The hits just keep on coming for Monsanto Corp. (NYSE:MON). The company today reported third fiscal quarter EPS of $0.81 on revenue of $2.96 billion. EPS estimates had been $0.80 and revenues were expected to reach $3.17 billion. EPS for the quarter was less than half that of the previous quarter, $1.70/share. Monsanto’s share price has taken a hit already this morning of about 3%.
Other fertilizer companies, including Mosaic Co. (NYSE:MOS), Potash Corp. of Saskatchewan, Inc. (NYSE:POT) and Syngenta AG (NYSE:SYT) are trading up this morning, as is the Market Vectors Agribusiness ETF (NYSE:MOO). Mosaic is up more than 2.5%, while the others are up less than 1%.
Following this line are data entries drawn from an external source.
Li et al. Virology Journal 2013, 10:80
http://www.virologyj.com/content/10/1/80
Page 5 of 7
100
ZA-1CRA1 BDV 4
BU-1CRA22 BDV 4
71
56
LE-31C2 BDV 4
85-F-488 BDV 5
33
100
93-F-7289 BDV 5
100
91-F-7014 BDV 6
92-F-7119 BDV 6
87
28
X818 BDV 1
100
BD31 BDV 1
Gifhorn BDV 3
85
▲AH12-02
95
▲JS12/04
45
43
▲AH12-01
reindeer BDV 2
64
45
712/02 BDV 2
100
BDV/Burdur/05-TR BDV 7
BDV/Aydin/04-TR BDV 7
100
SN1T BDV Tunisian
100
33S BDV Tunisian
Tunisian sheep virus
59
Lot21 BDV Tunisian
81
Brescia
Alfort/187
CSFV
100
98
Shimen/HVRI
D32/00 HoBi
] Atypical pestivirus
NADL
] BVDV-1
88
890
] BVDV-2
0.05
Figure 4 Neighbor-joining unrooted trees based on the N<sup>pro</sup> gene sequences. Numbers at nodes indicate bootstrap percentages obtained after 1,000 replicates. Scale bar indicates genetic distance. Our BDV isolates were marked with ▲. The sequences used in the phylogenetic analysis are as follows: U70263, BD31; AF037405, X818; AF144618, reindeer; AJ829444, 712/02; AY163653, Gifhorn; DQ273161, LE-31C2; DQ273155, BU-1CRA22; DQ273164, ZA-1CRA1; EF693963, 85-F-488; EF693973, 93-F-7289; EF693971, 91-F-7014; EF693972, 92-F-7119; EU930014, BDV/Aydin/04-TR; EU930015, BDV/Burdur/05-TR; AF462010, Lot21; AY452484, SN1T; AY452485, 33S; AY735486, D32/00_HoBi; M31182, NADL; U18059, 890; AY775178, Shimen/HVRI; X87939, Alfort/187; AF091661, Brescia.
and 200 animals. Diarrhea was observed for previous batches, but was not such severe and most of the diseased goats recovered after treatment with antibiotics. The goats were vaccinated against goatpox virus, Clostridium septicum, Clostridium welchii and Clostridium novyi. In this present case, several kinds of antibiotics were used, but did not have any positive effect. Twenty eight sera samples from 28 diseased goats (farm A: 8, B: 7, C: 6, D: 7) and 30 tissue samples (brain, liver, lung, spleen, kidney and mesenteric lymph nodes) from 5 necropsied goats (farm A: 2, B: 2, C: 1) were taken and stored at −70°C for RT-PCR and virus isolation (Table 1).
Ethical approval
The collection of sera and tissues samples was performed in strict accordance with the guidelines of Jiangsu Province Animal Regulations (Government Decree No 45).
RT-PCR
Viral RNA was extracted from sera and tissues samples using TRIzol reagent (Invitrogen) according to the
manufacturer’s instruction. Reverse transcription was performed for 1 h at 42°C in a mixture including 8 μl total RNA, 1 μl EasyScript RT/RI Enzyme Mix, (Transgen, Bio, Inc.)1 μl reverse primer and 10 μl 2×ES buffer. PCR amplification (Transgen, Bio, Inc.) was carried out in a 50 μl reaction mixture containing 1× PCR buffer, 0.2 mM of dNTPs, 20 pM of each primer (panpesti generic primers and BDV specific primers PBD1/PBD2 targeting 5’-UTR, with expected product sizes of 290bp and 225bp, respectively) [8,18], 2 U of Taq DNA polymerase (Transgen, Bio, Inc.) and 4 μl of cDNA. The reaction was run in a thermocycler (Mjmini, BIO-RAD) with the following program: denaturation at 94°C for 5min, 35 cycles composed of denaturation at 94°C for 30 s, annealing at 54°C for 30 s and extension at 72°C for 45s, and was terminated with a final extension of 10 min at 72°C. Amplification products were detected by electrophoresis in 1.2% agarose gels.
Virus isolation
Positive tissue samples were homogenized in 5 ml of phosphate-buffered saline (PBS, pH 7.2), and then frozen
Monsanto’s results for last quarter indicated that this might happen, and then later the company announced a change in its strategy for selling its Roundup weed-killer and all the dire predictions got worse. Monsanto is reducing is portfolio of Roundup products and lowering the weed-killer’s price to a lever that is closer to generic competitor products. This translates in lower sales and less profits for a long time to come.
In today’s report the company said it had negative free cash flow of -$1.15 billion for the first nine months of the year. It forecast 2010 free cash flow of $400-$500 million, about half its original forecast of $900 million-$1 billion. Full-year EPS is forecast at $2.40-$2.60. Just a few months ago, Monsanto forecast EPS of $3.10-$3.30.
Monsanto plans to expand sales in its seeds and genomic segment, where sales are growing and margins are still over 50%. Sales of the company’s genetically modified seeds are particularly strong in corn and soybeans
For the company’s fourth fiscal quarter, the company is forecasting EPS of -$0.09 to $0.11. Consensus estimates from analysts are EPS of $0.03. The only good bit of news here is that Monsanto has finally grasped the idea that Roundup will not save the company.
Monsanto shares have set a new 52-week low of $45.83 this morning. If that doesn’t happen again soon, that’s the best the company could hope for.